Pas de doute : plutôt que de devenir les géants rivaux d'Asie, la Chine et l'Inde sont en train d'opérer un rapprochement stratégique sans précédent. C'est la conclusion qui s'impose après le voyage à Pékin que vient d'effectuer Manmohan Singh, le Premier ministre indien. Même si les zones d'ombre demeurent, et bien que les réalisations concrètes se comptent sur les doigts d'une main, les deux pays ont signé un texte par lequel ils s'engagent à « explorer ensemble et avec d'autres pays une nouvelle architecture pour une coopération régionale plus étroite en Asie ». Comme pour donner l'exemple, Pékin et New Delhi ont également été ambitieux pour leur relation commerciale bilatérale, en plein essor. Ils s'étaient déjà engagés, en 2006, à porter leur commerce bilatéral à 40 milliards de dollars d'ici à 2010. Ils ont revu ce chiffre à la hausse de moitié, en constatant que les 40 milliards ont déjà été frôlés l'an dernier. Toutefois la dépréciation du dollar explique une partie de cette performance. Autre bémol : le commerce bilatéral est de plus en plus déséquilibré. Selon New Delhi, le déficit de l'Inde vis-à-vis de la Chine a atteint 9 milliards de dollars en 2007, contre 4 milliards en 2006 (6,5 milliards selon la Banque asiatique de développement). Manmohan Singh a donc plaidé pour « un plus grand accès des produits indiens au marché chinois ».

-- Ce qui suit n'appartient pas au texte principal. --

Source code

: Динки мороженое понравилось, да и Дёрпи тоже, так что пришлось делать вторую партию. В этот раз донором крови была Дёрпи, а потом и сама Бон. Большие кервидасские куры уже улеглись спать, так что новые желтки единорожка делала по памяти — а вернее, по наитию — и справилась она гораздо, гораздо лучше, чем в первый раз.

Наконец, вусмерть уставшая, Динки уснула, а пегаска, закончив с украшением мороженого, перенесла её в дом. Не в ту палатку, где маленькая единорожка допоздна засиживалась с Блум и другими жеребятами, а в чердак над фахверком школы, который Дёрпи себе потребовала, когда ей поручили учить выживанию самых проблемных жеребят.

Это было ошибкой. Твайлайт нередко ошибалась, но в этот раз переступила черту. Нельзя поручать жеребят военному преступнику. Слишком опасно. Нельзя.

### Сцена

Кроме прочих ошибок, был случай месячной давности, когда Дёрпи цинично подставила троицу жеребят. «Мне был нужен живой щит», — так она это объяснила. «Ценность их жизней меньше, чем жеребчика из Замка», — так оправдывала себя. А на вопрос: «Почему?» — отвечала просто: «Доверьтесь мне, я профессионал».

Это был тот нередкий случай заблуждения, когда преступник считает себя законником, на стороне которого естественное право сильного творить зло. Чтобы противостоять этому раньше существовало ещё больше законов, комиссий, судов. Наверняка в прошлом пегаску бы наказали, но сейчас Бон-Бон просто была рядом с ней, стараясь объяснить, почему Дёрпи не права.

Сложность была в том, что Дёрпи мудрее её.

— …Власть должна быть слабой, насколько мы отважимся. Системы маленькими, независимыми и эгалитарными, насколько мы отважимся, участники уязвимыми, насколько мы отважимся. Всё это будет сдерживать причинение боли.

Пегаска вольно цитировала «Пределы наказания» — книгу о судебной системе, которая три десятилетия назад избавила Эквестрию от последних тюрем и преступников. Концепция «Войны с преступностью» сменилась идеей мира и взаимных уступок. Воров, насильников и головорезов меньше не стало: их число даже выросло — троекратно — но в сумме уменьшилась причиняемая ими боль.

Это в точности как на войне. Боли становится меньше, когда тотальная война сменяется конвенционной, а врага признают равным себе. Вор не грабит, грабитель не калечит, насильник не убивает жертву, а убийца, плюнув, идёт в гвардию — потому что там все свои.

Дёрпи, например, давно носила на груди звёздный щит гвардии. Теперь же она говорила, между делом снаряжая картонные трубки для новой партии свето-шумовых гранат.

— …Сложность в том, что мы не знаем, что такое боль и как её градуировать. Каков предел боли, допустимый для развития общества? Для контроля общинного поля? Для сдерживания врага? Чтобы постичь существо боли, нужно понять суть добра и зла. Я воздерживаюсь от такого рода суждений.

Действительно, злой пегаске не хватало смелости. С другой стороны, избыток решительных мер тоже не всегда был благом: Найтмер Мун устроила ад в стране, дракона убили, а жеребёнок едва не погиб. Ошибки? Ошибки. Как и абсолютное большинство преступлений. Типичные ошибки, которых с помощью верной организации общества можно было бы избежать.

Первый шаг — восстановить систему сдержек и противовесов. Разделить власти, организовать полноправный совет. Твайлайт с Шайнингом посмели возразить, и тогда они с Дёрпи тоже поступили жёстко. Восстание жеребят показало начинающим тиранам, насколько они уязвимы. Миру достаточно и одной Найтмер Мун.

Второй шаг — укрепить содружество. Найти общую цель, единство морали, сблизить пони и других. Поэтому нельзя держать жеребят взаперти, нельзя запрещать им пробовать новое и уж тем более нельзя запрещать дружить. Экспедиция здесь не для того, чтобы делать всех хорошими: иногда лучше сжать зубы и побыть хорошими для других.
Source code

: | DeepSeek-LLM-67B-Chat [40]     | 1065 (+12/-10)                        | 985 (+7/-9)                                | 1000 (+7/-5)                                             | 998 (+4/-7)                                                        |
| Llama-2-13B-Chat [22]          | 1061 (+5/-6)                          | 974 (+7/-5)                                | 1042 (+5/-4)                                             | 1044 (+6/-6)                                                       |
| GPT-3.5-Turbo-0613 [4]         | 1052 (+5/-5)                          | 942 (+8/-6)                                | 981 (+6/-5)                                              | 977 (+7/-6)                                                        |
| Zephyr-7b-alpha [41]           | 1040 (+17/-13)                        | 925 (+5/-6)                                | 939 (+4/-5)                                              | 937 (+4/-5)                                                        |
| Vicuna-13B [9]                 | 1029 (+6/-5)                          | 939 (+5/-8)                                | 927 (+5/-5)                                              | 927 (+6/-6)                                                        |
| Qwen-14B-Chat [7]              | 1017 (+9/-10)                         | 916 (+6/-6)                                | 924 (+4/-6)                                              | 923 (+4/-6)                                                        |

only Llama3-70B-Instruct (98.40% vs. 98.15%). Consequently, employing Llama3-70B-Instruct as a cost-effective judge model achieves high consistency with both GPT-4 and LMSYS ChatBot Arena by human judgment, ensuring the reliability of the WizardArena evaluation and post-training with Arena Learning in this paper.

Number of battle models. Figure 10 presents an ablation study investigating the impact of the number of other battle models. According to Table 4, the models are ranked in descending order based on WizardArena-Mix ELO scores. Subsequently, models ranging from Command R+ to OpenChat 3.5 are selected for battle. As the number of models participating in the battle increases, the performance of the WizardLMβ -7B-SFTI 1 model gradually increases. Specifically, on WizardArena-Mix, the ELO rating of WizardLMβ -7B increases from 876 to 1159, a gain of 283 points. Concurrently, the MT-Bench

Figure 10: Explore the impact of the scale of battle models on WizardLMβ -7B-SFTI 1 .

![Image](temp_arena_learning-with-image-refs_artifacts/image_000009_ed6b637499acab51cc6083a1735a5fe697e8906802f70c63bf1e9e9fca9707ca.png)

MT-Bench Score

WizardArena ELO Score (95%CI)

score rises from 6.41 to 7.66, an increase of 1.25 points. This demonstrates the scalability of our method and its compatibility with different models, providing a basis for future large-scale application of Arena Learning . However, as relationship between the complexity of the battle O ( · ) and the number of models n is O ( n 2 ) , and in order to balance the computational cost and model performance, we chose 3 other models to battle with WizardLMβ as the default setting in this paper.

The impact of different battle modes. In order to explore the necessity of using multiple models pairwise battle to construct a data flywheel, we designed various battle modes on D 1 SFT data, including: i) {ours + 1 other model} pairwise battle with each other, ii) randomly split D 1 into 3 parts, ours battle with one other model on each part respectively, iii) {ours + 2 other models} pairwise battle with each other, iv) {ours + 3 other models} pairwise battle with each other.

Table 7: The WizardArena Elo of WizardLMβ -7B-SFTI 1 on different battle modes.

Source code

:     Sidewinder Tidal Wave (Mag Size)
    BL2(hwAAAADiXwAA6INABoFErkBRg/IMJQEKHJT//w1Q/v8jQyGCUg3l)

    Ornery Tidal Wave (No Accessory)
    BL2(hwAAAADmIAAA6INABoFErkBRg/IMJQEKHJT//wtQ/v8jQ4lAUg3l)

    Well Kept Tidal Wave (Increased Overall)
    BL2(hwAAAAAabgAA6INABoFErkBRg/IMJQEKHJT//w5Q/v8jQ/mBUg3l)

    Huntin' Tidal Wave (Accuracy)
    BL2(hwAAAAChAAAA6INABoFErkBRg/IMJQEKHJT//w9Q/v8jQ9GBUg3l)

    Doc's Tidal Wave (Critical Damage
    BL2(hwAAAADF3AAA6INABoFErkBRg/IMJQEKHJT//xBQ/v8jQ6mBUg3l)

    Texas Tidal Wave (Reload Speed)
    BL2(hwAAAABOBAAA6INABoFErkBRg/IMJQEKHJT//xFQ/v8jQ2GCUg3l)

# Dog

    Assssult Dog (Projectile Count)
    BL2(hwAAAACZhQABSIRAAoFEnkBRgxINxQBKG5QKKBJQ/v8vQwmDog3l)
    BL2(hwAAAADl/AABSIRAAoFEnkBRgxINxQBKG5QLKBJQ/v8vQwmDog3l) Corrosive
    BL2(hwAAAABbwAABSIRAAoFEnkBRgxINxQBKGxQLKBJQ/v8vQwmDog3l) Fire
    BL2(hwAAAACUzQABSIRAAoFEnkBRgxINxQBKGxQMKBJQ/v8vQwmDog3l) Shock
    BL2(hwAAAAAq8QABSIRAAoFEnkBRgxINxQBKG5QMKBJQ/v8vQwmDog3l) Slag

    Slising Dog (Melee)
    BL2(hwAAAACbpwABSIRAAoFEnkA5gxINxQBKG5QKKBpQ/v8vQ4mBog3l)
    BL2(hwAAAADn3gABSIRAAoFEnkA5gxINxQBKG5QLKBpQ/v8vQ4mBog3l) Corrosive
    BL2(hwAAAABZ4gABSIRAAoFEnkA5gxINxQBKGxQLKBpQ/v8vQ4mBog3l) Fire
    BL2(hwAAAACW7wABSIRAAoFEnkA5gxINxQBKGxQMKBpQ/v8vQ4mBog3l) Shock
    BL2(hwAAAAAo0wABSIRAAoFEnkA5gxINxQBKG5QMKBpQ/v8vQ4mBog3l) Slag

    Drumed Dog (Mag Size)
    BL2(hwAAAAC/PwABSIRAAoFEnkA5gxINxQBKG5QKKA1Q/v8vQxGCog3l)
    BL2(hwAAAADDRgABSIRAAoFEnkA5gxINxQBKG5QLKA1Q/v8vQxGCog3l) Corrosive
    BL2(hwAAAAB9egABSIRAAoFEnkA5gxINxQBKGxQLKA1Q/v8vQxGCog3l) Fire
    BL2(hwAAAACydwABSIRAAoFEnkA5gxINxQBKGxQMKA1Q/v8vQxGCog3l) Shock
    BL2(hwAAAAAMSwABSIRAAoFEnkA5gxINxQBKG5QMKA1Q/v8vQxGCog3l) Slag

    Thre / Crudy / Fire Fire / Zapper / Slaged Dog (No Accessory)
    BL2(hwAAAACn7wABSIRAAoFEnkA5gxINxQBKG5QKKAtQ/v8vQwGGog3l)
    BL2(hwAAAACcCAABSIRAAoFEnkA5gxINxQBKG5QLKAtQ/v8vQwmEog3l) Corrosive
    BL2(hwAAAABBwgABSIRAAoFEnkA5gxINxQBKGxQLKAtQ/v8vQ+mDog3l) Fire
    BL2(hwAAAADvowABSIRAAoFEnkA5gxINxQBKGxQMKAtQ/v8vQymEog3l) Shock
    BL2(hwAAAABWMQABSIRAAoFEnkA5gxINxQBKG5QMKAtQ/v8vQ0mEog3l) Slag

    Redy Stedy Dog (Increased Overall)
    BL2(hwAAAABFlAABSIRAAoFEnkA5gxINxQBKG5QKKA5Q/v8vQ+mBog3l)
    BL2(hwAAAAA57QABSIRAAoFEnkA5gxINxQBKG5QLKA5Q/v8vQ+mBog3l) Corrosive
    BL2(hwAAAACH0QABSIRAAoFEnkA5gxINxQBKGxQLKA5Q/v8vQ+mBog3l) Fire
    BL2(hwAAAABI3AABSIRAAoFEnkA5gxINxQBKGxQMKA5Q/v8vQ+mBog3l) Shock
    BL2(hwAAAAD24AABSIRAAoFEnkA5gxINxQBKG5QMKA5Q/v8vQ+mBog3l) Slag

Sur le plan diplomatique, les deux pays ont également fait assaut de bonne volonté. Pékin a reconnu à New Delhi le droit à l'obtention d'un siège permanent dans le cadre d'un futur Conseil de sécurité de l'ONU élargi. Et l'Inde a déclaré faire sien le principe d'une seule Chine, qui nie l'existence d'un Etat taïwanais autonome.
Un épineux dossier frontalier
Pour autant, aucune annonce substantielle n'a été faite sur l'épineux dossier frontalier qui oppose les deux pays depuis la guerre éclair qu'ils se sont livrée en 1962. Malgré les récents signaux positifs - en particulier la tenue d'exercices militaires conjoints - Pékin et New Delhi semblent peu enclins à lâcher du lest sur ce dossier. La Chine continue d'occuper des territoires qu'elle a annexés en 1962 et de revendiquer l'Etat indien de l'Arunachal Pradesh. Compte tenu du caractère « symbolique et non stratégique » de ces territoires, cela fait dire à Christophe Jaffrelot, directeur du Ceri-Sciences po et spécialiste de l'Inde, que « Pékin veut garder une carte dans sa manche pour éviter par exemple que New Delhi rouvre la question du Tibet ou se rapproche trop fortement de Washington ». Enfin, les deux pays ont signé un accord sur le nucléaire civil, par lequel Pékin s'engage à apporter son soutien à New Delhi pour qu'il se dote de l'énergie nucléaire.
Certes, ce n'est là qu'une déclaration d'intention, puisque l'Inde est encore un état « paria » en matière nucléaire, du fait qu'elle a développé la bombe atomique et n'a jamais signé le Traité de non-prolifération (TNP). La normalisation de son statut nécessitera donc un consensus international et risque de prendre encore du temps. Mais le jour où les 45 pays membres du groupe des fournisseurs de nucléaire devront se prononcer à l'unanimité sur cette question, on peut désormais penser que Pékin ne mettra pas son veto. Se dessine d'ailleurs, sur cette question, une sorte de « front des grands émergents ». Dans un discours remarqué, Manmohan Singh a plaidé pour que les pays industrialisés, qui ont eu autrefois tout le loisir de polluer à leur guise, ne donnent pas aujourd'hui de leçons à la Chine et l'Inde en matière de ressources énergétiques.